What are the top six signs that a stock market crash is coming?
There is increasing concern among investors and analysts that the incredible bull run enjoyed by Wall Street may soon be brought to its knees. This is precisely the kind of sentiment that is enough to rattle the nerves of market participants the world over. So how will you know that the bubble is set to burst?
We are at a critical juncture: the Chinese economy is faltering with deep contractions in imports, exports and manufacturing, with a domino effect on emerging market economies like Brazil, Russia, India and South Africa. This in turn impacts on the multinational corporations that have invested in those countries.
Already the energy and mining sectors in global bourses are performing poorly, and this is dragging down major indices like the S&P 500 and the Nasdaq 100. It is disingenuous to imply that what happens in China or emerging market economies is unlikely to affect Wall Street. On the contrary, we are part of a synergistic economic system where each part influences every other.

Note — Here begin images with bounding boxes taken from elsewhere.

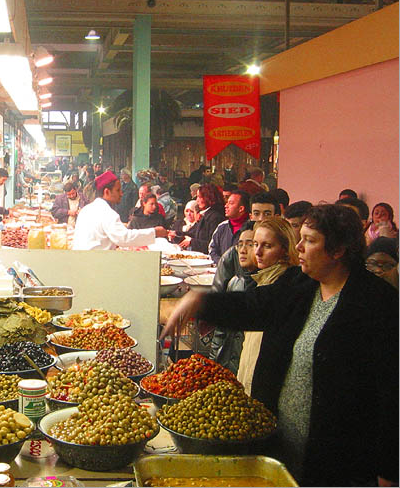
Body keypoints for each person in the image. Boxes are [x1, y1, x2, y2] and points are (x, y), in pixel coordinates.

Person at [162, 205, 398, 486]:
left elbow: (390, 392)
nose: (298, 246)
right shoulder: (301, 284)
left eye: (310, 241)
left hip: (338, 458)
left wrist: (388, 470)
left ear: (338, 250)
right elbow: (255, 306)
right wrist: (200, 301)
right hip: (281, 443)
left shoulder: (378, 303)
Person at [237, 217, 299, 395]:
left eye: (267, 246)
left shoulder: (282, 286)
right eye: (255, 244)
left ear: (285, 250)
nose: (257, 251)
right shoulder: (261, 280)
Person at [72, 171, 170, 250]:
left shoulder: (86, 210)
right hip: (97, 265)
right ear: (107, 192)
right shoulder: (107, 213)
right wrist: (154, 232)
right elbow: (124, 238)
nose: (121, 194)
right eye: (118, 190)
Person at [209, 221, 258, 374]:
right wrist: (213, 361)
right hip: (229, 366)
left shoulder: (270, 288)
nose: (243, 250)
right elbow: (221, 329)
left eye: (250, 245)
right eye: (240, 244)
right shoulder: (235, 282)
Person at [174, 183, 225, 254]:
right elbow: (192, 233)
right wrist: (175, 234)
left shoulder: (215, 218)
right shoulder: (204, 215)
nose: (197, 200)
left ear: (209, 197)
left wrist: (192, 242)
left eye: (199, 197)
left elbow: (213, 244)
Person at [208, 190, 251, 264]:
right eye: (227, 202)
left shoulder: (251, 228)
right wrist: (222, 264)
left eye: (230, 203)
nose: (226, 206)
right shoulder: (222, 227)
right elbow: (212, 249)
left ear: (241, 208)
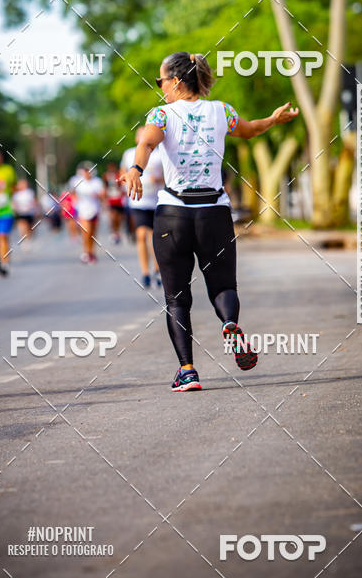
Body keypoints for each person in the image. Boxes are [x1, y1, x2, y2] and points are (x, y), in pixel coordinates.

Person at [121, 51, 298, 391]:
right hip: (214, 211)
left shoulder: (161, 114)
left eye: (161, 81)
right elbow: (250, 130)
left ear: (176, 81)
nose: (160, 87)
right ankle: (229, 323)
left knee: (177, 298)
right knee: (223, 286)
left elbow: (146, 143)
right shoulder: (222, 111)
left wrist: (134, 170)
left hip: (174, 213)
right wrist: (273, 120)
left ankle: (188, 371)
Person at [121, 129, 164, 288]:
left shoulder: (160, 154)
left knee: (154, 237)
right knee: (140, 235)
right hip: (138, 202)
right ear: (136, 138)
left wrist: (158, 179)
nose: (143, 136)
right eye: (140, 134)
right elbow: (123, 172)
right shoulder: (128, 154)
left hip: (157, 201)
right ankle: (145, 272)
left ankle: (157, 270)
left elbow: (170, 176)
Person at [71, 161, 104, 263]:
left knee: (92, 233)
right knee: (86, 231)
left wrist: (97, 195)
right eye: (84, 171)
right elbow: (72, 193)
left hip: (94, 210)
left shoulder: (97, 182)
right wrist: (74, 200)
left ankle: (91, 252)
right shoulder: (76, 181)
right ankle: (86, 252)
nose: (86, 173)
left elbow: (103, 194)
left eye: (88, 171)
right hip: (82, 210)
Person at [102, 161, 125, 244]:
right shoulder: (105, 176)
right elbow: (105, 187)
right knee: (112, 217)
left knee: (119, 218)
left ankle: (117, 231)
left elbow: (122, 186)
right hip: (111, 199)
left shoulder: (119, 175)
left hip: (119, 198)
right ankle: (113, 232)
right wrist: (104, 200)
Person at [12, 178, 38, 244]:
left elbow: (33, 201)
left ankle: (29, 238)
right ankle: (24, 239)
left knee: (30, 228)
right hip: (21, 213)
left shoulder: (30, 192)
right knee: (23, 226)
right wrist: (15, 209)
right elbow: (14, 203)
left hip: (29, 213)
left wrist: (34, 208)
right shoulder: (16, 194)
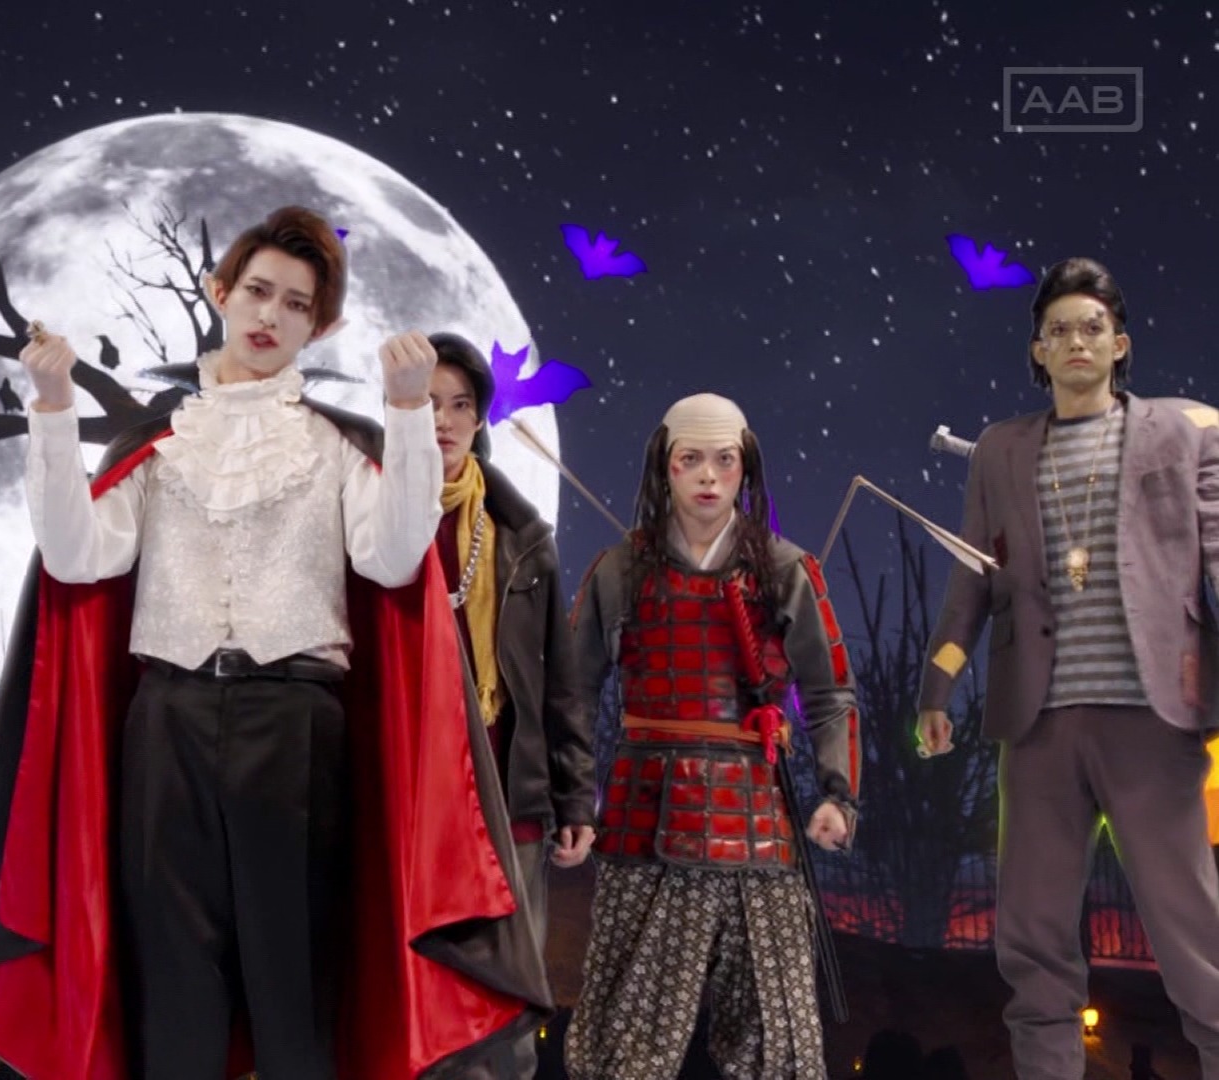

This week we are likely to see a sharp contraction in the performance of the S&P 500 given that energy companies will be reporting their quarterly results. But a full-on crash is much harder to predict.
How do you know when a bubble is forming?
As its name suggests, a bubble is a rapidly inflating overvaluation of a particular stock or sector. If the fundamentals of a stock are sound and they warrant such growth, this is not a bubble. However, in the six years since the global economic meltdown in 2008/9 we have seen stock prices skyrocket. Of paramount importance is the fact that people are losing confidence in equities.
Current market conditions give us pause for thought:
- A Fed rate hike is likely to come on 16 December or in early 2016 and it will lead to subdued declines in equities. A dramatic sell-off is however unlikely given that the market always factors these issues into the pricing before the announcement is made.
- When equities markets rally for any prolonged period of time, speculators often fear a reversal. When this sentiment gains momentum it can lead to massive sell-offs, thereby causing the purported ‘bubble’ to burst.
- Past performance is a barometer of future performance when it comes to predicting stock market crashes. If the market is overheating – growing too rapidly – a sudden slowdown could cause a crash.
The six warning signs
- Any rapid rise in the value of a stock or financial asset is a warning sign that a sharp contraction is a real possibility. We have seen numerous bubbles including the real estate bubble and the tech bubble. Right now, China is undergoing a real estate bubble and this is causing a sharp contraction in the Chinese equities markets. The problem with bubbles is that they give rise to panic-selling. The consequences of such behaviour are obvious.
- When major multinational companies like Apple, Google, Facebook and others issue debts for the purposes of major share buybacks, this could be a potential trigger of a stock market crash. This reduces company revenues especially if the market turns south.
- When investors take on a high degree of margin debt this means that stocks are being purchased with a tremendous amount of borrowed money. This is a dangerous situation to be in since high levels of margin debt have often coincided with stock market crashes. This is precisely the reason why Chinese equities tanked in August 2015. Much the same is true for the US stock market this year. The problem comes with profit-taking as markets start to reverse direction and everybody tries to exit rapidly.
- A surge in the number of IPOs in any given cycle may indicate a bubble. When the volume of companies wanting to go public increases, it is clear that the stock market is enjoying a bull run.
- The VIX, or Volatility Index, measures the volatility of the top options on the S&P 500. Known for obvious reasons as ‘the fear index’, a drop in the VIX may be a sign of investor overconfidence, while a rapid rise in the VIX could be one of the first indications that a crash is taking place, triggering investors to exit positions en masse.
- We’ve seen a glut of mergers and acquisitions, especially in the healthcare sector, recently. When there is access to cheap debt at low interest rates, many companies start buying up competitors and unrelated companies. Often they attempt to swallow up too much too soon, and fail dismally. It takes time to generate revenues, and often divestitures result from failed mergers and acquisitions.
Published: 3 November 2015
You should under no circumstances consider the information and comments provided as an offer or solicitation to invest. This is not investment advice. The information provided is believed to be accurate at the date the information is produced.